Source: Sharecast
US commerce secretary Howard Lutnick reportedly told Fox News that the final tariff rate on Mexico and Canada remained uncertain, and could be lower than the proposed 25%, while confirming that the additional 10% duty on Chinese imports was fixed.
“Delays or adjustments [to the tariffs] may occur depending on trade negotiations, with a possible postponement until 1 April for further study,” noted Patrick Munnelly, market strategy partner at TickMill.
“Economic concerns deepened as disappointing US data pushed the Atlanta Fed GDPNow tracker from +2.3% to -1.5%.
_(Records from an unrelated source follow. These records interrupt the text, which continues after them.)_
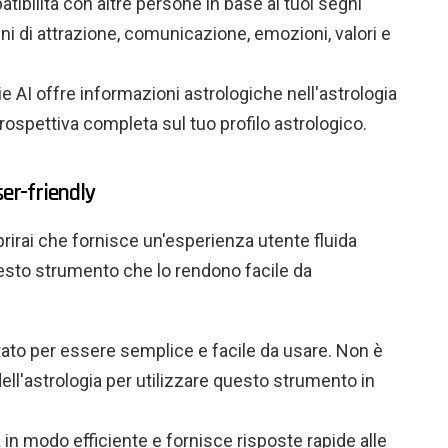
atibilità con altre persone in base ai tuoi segni
mini di attrazione, comunicazione, emozioni, valori e
ie AI offre informazioni astrologiche nell'astrologia
ospettiva completa sul tuo profilo astrologico.
ser-friendly
prirai che fornisce un'esperienza utente fluida
questo strumento che lo rendono facile da
ttato per essere semplice e facile da usare. Non è
l'astrologia per utilizzare questo strumento in
 in modo efficiente e fornisce risposte rapide alle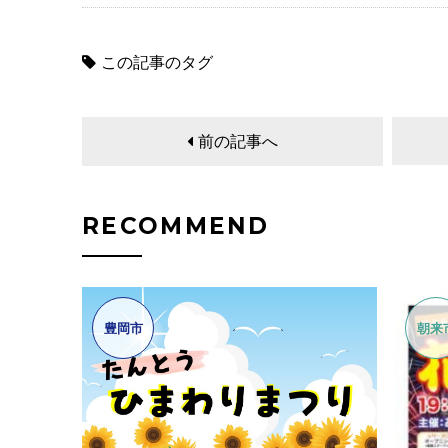
この記事のタグ
前の記事へ
RECOMMEND
豊岡市
朝来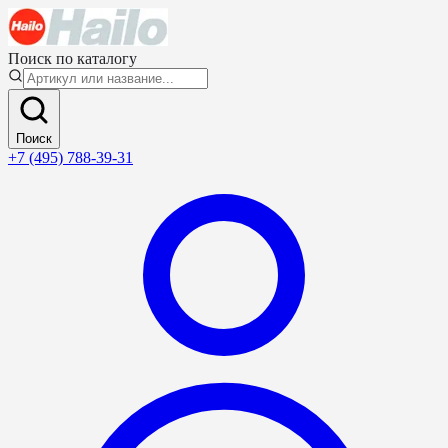
Поиск по каталогу
Поиск
+7 (495) 788-39-31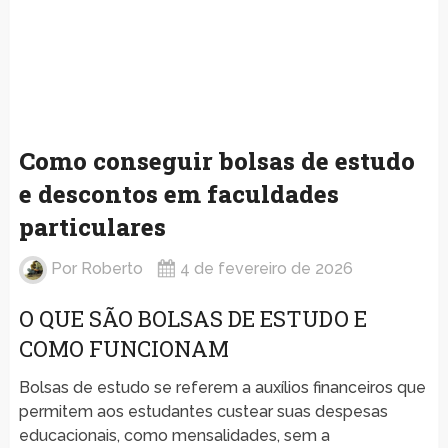
Como conseguir bolsas de estudo
e descontos em faculdades
particulares
Por
Roberto
4 de fevereiro de 2026
O QUE SÃO BOLSAS DE ESTUDO E
COMO FUNCIONAM
Bolsas de estudo se referem a auxílios financeiros que
permitem aos estudantes custear suas despesas
educacionais, como mensalidades, sem a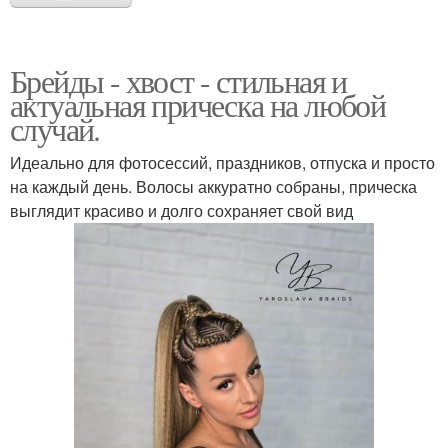
Брейды - хвост - стильная и
актуальная прическа на любой
случай.
Идеально для фотосессий, праздников, отпуска и просто
на каждый день. Волосы аккуратно собраны, прическа
выглядит красиво и долго сохраняет свой вид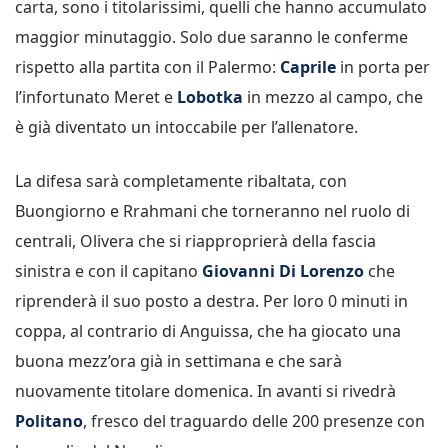
carta, sono i titolarissimi, quelli che hanno accumulato
maggior minutaggio. Solo due saranno le conferme
rispetto alla partita con il Palermo:
Caprile
in porta per
l’infortunato Meret e
Lobotka
in mezzo al campo, che
è già diventato un intoccabile per l’allenatore.
La difesa sarà completamente ribaltata, con
Buongiorno e Rrahmani che torneranno nel ruolo di
centrali, Olivera che si riapproprierà della fascia
sinistra e con il capitano
Giovanni Di Lorenzo
che
riprenderà il suo posto a destra. Per loro 0 minuti in
coppa, al contrario di Anguissa, che ha giocato una
buona mezz’ora già in settimana e che sarà
nuovamente titolare domenica. In avanti si rivedrà
Politano
, fresco del traguardo delle 200 presenze con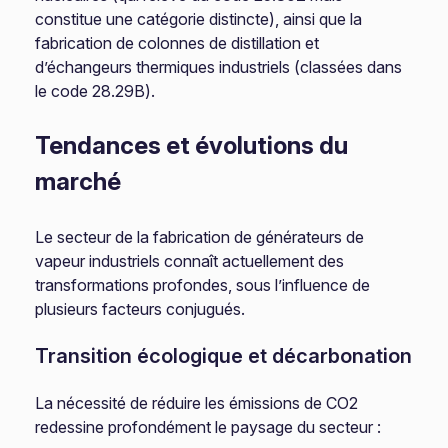
constitue une catégorie distincte), ainsi que la
fabrication de colonnes de distillation et
d’échangeurs thermiques industriels (classées dans
le code 28.29B).
Tendances et évolutions du
marché
Le secteur de la fabrication de générateurs de
vapeur industriels connaît actuellement des
transformations profondes, sous l’influence de
plusieurs facteurs conjugués.
Transition écologique et décarbonation
La nécessité de réduire les émissions de CO2
redessine profondément le paysage du secteur :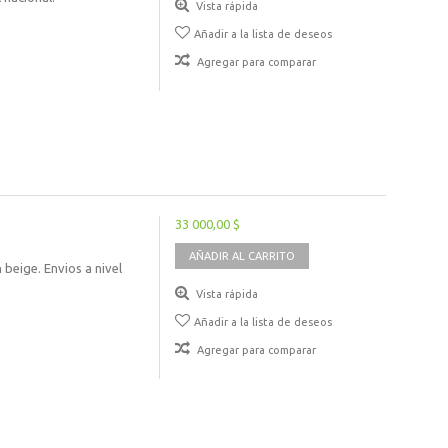
Vista rápida
Añadir a la lista de deseos
Agregar para comparar
33 000,00 $
AÑADIR AL CARRITO
 beige. Envios a nivel
Vista rápida
Añadir a la lista de deseos
Agregar para comparar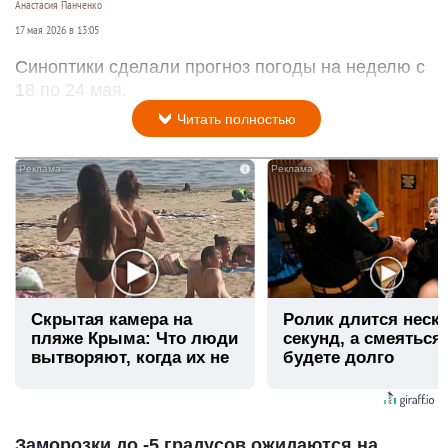
Анастасия Панченко
17 мая 2026 в 13:05
Синоптики сделали прогноз погоды на неделю с
18 по 24 мая.
Читать полностью
i
Скрытая камера на
Ролик длится неск
пляже Крыма: Что люди
секунд, а смеяться
вытворяют, когда их не
будете долго
видят...
Заморозки до -5 градусов ожидаются на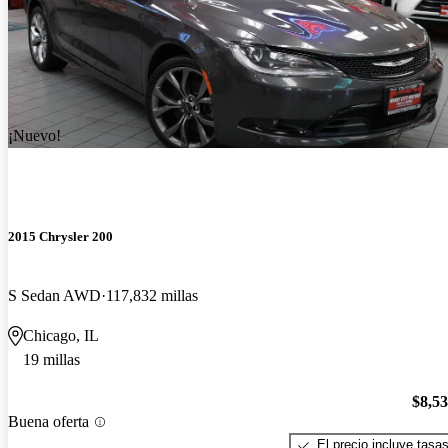
¡Nuevo!
2015 Chrysler 200
S Sedan AWD
117,832 millas
Chicago, IL
19 millas
$8,5
Buena oferta
El precio incluye tasa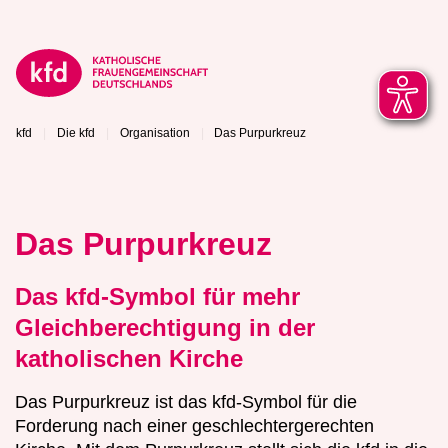
kfd
Die kfd
Organisation
Das Purpurkreuz
Das Purpurkreuz
Das kfd-Symbol für mehr
Gleichberechtigung in der
katholischen Kirche
Das Purpurkreuz ist das kfd-Symbol für die
Forderung nach einer geschlechtergerechten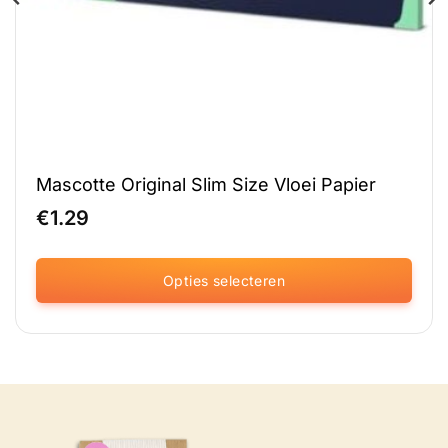
Mascotte Original Slim Size Vloei Papier
€
1.29
Opties selecteren
Dit
product
heeft
meerdere
variaties.
Deze
optie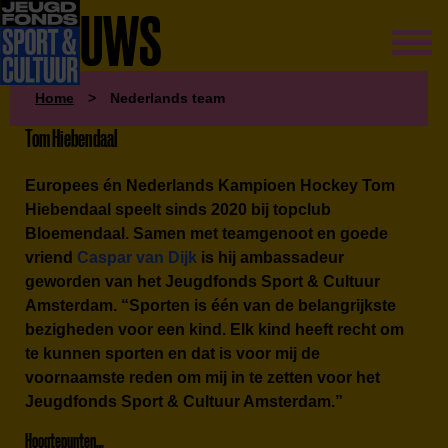
NIEUWS
Home
>
Nederlands team
Tom Hiebendaal
Europees
én
Nederlands Kampioen Hockey Tom
Hiebendaal speelt sinds 2020 bij topclub
Bloemendaal. Samen met teamgenoot en goede
vriend
Caspar van Dijk
is hij ambassadeur
geworden van het Jeugdfonds Sport & Cultuur
Amsterdam. “Sporten is één van de belangrijkste
bezigheden voor een kind. Elk kind heeft recht om
te kunnen sporten en dat is voor mij de
voornaamste reden om mij in te zetten voor het
Jeugdfonds Sport & Cultuur Amsterdam.”
Hoogtepunten…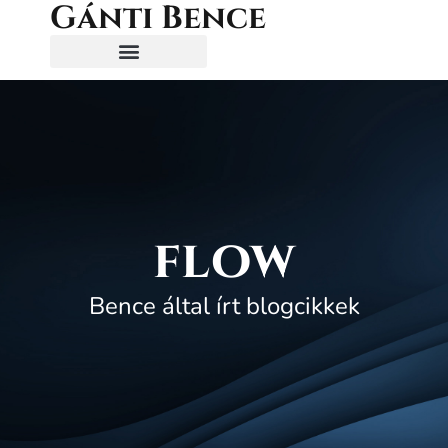
Gánti Bence
flow
Bence által írt blogcikkek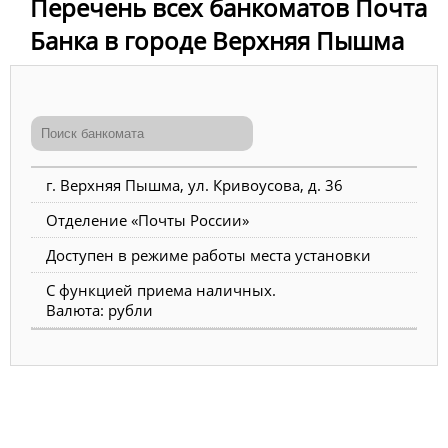
Перечень всех банкоматов Почта
Банка в городе Верхняя Пышма
г. Верхняя Пышма, ул. Кривоусова, д. 36
Отделение «Почты России»
Доступен в режиме работы места установки
С функцией приема наличных.
Валюта: рубли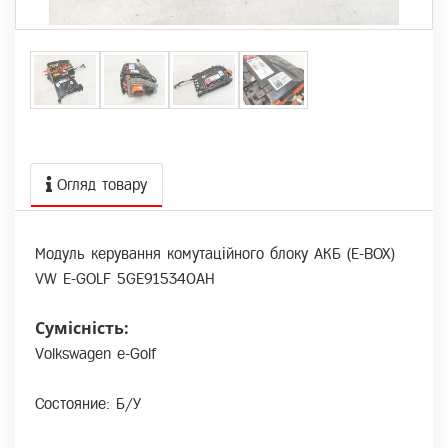
Огляд товару
Модуль керування комутаційного блоку АКБ (E-BOX)
VW E-GOLF 5GE915340AH
Сумісність:
Volkswagen e-Golf
Состояние: Б/У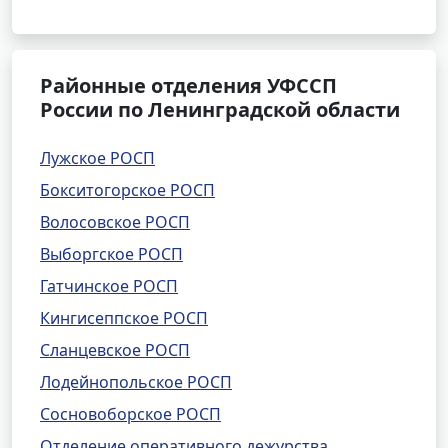
Районные отделения УФССП
России по Ленинградской области
Лужское РОСП
Бокситогорское РОСП
Волосовское РОСП
Выборгское РОСП
Гатчинское РОСП
Кингисеппское РОСП
Сланцевское РОСП
Лодейнопольское РОСП
Сосновоборское РОСП
Отделение оперативного дежурства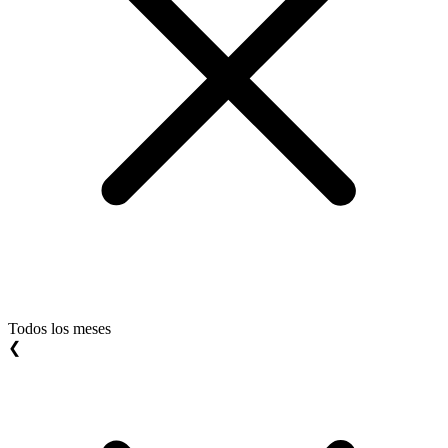
Todos los meses
❮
“Tariffs are expected to hurt consumption, exacerbating an already weak outlook.”
Munnelly said January’s import spike, driven by tariff fears, inflated the trade deficit but could include non-monetary gold, not reflected in GDP.
“Markets remain sensitive to upcoming ISM data and payroll figures, with 73 basis points of Fed rate cuts priced in by January.
“Fed chair Powell’s remarks post-payroll release will be closely watched.”
Most markets rise as investors watch for tariff news
Japan’s Nikkei 225 gained 1.7% to close at 37,785.47, supported by strong performances from industrial and recruitment stocks.
IHI Corporation surged 7.75%, Recruit Holdings added 6.93%, and Mitsubishi Heavy Industries climbed 6.74%.
The broader Topix index advanced 1.77% to 2,729.56.
Mainland Chinese markets were mixed - the Shanghai Composite dipped 0.12% to 2,729.56, weighed down by sharp losses in Kangxin New Materials, Beijing Vantone Real Estate, and Guangdong Rongtai Industry, all of which fell around 10%.
In contrast, the Shenzhen Component edged up 0.36% to 10,649.59.
Hong Kong’s Hang Seng Index rose 0.28% to 23,006.27, with renewable energy and healthcare stocks leading the gains.
Xinyi Solar Holdings jumped 8.51%, JD Health International advanced 5.03%, and Alibaba Health Information Technology added 3.39%.
In Australia, the S&P/ASX 200 climbed 0.9% to 8,245.70, driven by strength in mining and travel stocks.
Mineral Resources rose 5.37%, Qantas Airways gained 4.94%, and Contact Energy increased 4.71%.
New Zealand’s market moved in the opposite direction, with the S&P/NZX 50 slipping 0.41% to 12,550.05.
EBOS Group and Infratil both declined 3.4%, while Vista Group International lost 2.36%.
South Korea’s markets were closed for the Independence Movement Day holiday.
In currency markets, the dollar was last down 0.09% on the yen to trade at JPY 150.50, as it lost 0.27% against the Aussie to AUD 1.6063, and retreated 0.16% from the Kiwi, changing hands at NZD 1.7835.
Oil prices eased, with Brent crude futures last down 0.32% on ICE to $72.58 per barrel, while the NYMEX quote for West Texas Intermediate fell 0.43% to $69.46.
China manufacturing sector shows strength, Australian activity stable
In economic news, China’s manufacturing sector showed its strongest expansion in three months, with the Caixin/S&P Global manufacturing purchasing managers’ index rising to 50.8 in February, surpassing market expectations of 50.3.
The private-sector reading aligned with the official manufacturing PMI released earlier, which climbed to 50.2 from January’s 49.1, marking a return to expansion.
The non-manufacturing PMI, covering services and construction, also improved slightly to 50.4 from 50.2.
In Australia, manufacturing activity remained stable, with the S&P Global manufacturing PMI registering 50.4 in February, little changed from the previous month’s 50.6.
Meanwhile, Japan’s government bond yields continued their upward trend.
The 30-year Japanese government bond yield rose to 2.362%, reaching a 17-year high, while the 10-year yield hovered around 1.4% after touching a 15-year peak in February.
It followed speculation that the Bank of Japan could raise interest rates further, with board member Hajime Takata warning last month that prolonged low rates could fuel excessive risk-taking and inflationary pressures.